Elijah then challenged the prophets of Baal and Asherah to prove whose God was real – taking on in total 850 false prophets. The challenge was to meet on Mount Carmel, prepare an altar and sacrifice, and call to their god and to see which God sent down fire for the offering. As Elijah put it: ‘The God who answers by fire, He is God’. After they had called on their gods all morning Elijah begins to taunt them: ‘Cry aloud! Surely he is a god; either he is meditating, or he has wandered away, or he is on a journey, or perhaps he is asleep and must be awakened.’ Then they cried aloud…. As midday passed, they raved on until the time of the offering of the oblation, but there was no voice, no answer, and no response.’ (1 Kings 18: 27-35).
Elijah then rebuilt the altar of God, put the sacrifice on it and then completely drenched the sacrifice and altar with water so that it was completely soaked. Then he prayed to God – ‘Then the fire of the Lord fell and consumed the burnt-offering, the wood, the stones, and the dust, and even licked up the water that was in the trench.’ (1 Kings 18: 38). The full story is in 1 Kings chapters 17 and 18 and is well worth reading when you have a moment.
Elijah was then warned that Jezebel the queen again wanted to have him killed and so again he fled. The story of what happened next is a well-known one, but is worth looking at again – ‘He (God) said, ‘Go out and stand on the mountain before the Lord, for the Lord is about to pass by.’ Now there was a great wind, so strong that it was splitting mountains and breaking rocks in pieces before the Lord, but the Lord was not in the wind; and after the wind an earthquake, but the Lord was not in the earthquake; and after the earthquake a fire, but the Lord was not in the fire; and after the fire a sound of sheer silence. When Elijah heard it, he wrapped his face in his mantle and went out and stood at the entrance of the cave. Then there came a voice to him that said, ‘What are you doing here, Elijah? (I Kings 19: 11-13)’ Twice he is asked the same question – What are you doing here? It seems that Elijah had been expecting something from God – maybe a pat on the back after his epic time, but God seems to be telling him that this is all in a day’s work – and he needs to get on with the next thing.
There is a well-known saying that there is no such thing as a free lunch. This is particularly illustrated by both our readings today. One of the tasks given to Elijah is to find the person God has chosen to be his successor, and he is guided to Elisha.

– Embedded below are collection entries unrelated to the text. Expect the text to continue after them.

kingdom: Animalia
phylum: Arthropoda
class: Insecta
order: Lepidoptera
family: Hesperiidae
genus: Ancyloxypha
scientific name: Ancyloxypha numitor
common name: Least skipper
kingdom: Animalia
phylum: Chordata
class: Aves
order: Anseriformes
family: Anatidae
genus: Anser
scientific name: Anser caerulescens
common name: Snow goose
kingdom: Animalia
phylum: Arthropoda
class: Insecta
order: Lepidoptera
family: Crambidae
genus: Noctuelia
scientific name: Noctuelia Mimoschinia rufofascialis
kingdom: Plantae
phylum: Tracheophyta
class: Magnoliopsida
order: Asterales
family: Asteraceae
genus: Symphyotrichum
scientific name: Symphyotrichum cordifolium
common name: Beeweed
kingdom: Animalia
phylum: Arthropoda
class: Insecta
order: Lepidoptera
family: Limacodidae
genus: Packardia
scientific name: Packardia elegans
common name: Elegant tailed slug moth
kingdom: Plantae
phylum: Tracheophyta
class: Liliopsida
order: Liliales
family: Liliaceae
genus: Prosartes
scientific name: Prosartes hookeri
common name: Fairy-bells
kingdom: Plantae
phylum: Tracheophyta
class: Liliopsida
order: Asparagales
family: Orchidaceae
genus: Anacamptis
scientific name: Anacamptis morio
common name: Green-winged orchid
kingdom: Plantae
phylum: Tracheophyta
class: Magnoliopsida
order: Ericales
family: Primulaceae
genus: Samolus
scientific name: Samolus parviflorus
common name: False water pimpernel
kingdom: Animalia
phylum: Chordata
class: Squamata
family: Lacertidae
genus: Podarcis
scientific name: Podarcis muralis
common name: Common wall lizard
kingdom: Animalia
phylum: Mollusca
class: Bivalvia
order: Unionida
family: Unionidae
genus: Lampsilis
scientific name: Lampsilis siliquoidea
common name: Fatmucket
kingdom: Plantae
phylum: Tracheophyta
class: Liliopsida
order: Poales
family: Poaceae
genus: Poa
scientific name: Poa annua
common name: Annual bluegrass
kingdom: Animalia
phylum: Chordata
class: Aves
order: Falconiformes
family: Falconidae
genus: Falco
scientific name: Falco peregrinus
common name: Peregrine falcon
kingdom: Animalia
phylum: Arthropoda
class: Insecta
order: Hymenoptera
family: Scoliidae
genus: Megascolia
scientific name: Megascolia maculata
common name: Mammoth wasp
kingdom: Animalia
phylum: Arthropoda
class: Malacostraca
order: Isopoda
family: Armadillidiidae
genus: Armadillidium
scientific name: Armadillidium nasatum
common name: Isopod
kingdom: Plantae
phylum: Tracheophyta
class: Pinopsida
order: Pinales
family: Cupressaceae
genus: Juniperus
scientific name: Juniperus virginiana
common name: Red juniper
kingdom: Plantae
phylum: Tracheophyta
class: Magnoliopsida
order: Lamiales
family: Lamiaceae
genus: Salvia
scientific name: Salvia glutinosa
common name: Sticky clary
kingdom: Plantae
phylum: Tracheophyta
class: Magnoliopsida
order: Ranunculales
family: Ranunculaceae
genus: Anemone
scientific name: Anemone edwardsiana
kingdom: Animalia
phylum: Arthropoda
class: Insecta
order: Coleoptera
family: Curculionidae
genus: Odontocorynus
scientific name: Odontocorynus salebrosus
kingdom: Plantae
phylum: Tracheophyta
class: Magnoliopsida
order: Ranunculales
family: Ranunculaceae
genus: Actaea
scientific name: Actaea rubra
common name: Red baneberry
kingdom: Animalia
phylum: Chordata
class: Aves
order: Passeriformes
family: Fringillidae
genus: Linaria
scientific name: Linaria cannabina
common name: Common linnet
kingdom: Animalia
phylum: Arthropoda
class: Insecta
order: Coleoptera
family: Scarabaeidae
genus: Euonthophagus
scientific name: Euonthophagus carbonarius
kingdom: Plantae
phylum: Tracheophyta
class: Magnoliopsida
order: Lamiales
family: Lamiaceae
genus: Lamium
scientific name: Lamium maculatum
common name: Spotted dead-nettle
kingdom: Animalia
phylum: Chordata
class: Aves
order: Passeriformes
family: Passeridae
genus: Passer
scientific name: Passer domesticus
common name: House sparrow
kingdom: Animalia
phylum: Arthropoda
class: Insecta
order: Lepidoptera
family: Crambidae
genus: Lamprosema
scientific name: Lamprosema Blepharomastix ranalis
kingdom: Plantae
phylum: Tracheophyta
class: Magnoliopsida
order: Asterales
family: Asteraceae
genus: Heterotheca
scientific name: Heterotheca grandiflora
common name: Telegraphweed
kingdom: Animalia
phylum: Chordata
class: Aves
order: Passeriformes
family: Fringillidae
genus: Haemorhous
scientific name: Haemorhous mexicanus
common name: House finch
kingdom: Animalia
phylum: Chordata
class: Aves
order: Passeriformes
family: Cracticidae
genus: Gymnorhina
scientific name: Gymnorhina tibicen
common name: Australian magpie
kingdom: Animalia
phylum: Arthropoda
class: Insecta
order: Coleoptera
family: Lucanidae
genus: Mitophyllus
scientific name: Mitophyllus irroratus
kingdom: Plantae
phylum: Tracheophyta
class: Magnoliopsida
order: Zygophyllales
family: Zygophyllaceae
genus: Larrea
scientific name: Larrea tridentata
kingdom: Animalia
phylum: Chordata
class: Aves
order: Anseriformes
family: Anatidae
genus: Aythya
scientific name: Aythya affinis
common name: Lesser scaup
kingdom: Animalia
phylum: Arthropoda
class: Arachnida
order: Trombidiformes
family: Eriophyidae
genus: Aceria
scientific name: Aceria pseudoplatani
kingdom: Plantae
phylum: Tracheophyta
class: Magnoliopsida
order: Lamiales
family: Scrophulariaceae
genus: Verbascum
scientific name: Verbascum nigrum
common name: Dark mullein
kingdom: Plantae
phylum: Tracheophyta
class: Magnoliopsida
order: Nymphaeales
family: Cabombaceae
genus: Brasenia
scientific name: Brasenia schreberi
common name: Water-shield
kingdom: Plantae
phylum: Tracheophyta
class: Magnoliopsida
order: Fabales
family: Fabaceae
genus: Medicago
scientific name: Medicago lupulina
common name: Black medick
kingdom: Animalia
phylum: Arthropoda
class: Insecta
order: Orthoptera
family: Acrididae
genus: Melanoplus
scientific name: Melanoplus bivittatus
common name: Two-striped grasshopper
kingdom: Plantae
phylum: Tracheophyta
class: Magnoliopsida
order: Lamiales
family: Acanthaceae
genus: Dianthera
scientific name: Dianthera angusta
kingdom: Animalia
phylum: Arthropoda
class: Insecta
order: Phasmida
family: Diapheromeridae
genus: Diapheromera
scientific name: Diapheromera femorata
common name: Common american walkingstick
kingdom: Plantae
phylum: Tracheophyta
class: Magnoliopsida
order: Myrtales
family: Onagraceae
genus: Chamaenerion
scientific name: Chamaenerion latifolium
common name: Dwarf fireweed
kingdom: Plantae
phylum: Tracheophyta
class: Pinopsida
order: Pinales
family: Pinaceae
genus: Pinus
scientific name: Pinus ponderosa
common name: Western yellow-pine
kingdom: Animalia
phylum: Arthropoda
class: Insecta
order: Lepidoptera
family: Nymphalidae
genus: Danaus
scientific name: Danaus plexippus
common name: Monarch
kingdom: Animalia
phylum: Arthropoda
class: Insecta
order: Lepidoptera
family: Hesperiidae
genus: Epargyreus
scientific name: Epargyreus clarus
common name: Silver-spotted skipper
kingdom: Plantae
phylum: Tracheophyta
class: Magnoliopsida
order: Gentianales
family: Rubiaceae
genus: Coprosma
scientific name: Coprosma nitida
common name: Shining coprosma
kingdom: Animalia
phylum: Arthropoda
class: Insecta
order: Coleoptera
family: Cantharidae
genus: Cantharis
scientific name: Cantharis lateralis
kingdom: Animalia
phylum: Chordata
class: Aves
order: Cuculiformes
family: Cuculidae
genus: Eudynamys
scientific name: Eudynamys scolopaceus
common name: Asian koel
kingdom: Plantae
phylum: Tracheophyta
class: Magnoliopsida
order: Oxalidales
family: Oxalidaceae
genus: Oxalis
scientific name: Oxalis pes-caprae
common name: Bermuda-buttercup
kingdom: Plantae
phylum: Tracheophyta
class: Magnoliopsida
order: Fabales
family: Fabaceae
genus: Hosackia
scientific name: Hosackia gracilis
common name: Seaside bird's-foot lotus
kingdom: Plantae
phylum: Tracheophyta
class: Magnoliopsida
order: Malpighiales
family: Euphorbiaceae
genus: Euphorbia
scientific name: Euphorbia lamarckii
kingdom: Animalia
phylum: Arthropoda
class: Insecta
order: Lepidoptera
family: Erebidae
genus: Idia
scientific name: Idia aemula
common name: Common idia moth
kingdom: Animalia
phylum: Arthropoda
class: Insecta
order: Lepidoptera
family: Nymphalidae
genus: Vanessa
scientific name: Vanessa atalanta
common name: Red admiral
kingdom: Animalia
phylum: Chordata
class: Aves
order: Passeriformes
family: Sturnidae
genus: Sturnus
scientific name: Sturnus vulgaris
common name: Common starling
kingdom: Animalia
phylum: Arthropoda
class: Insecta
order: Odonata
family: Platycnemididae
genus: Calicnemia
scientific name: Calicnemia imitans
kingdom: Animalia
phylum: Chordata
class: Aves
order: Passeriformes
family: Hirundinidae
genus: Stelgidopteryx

There is no question from Elisha as to whether he should follow – he simply asks for a bit of time to take leave of his parents, and then gives away to his colleagues what is possibly his most valuable possession – there is always a cost involved. If you read on, you will find that the succession actually took place some years later as far as we can tell, but Elisha followed his master from then onwards.
This rather raises the question as to why Jesus seemed to have less patience with the people who wanted to follow him and with his disciples who wanted to emulate Elijah and call down fire from heaven. Possibly it was just not in God’s timeline. Perhaps the fact that Jesus knew what was to come in Jerusalem also showed to him that the people who wanted to follow him were not prepared for the events that were to come. I wonder if I would have been either.
There is a cost involved in following God – for Elisha, his family and possessions. For the would-be disciples, family duties and home life. Nowadays the cost is more likely to be in the region of the respect of others. When comedian Frank Skinner ‘outed’ himself as a believing catholic, he said something to the effect that nowadays, to identify with the Christian church is to announce to the world that you are some kind of crank. As Paul tells us in 1 Corinthians 1 v18: ‘the preaching of the cross is folly to those who are perishing, but to us who are being saved it is the wisdom of God’. Could this be part of the cost for us nowadays – in what is sometimes called the post Christian age? Are we prepared to stand up and be counted? Calling down fire from heaven is a much more exciting proposition, but what is God actually asking us to do at this time – in his time?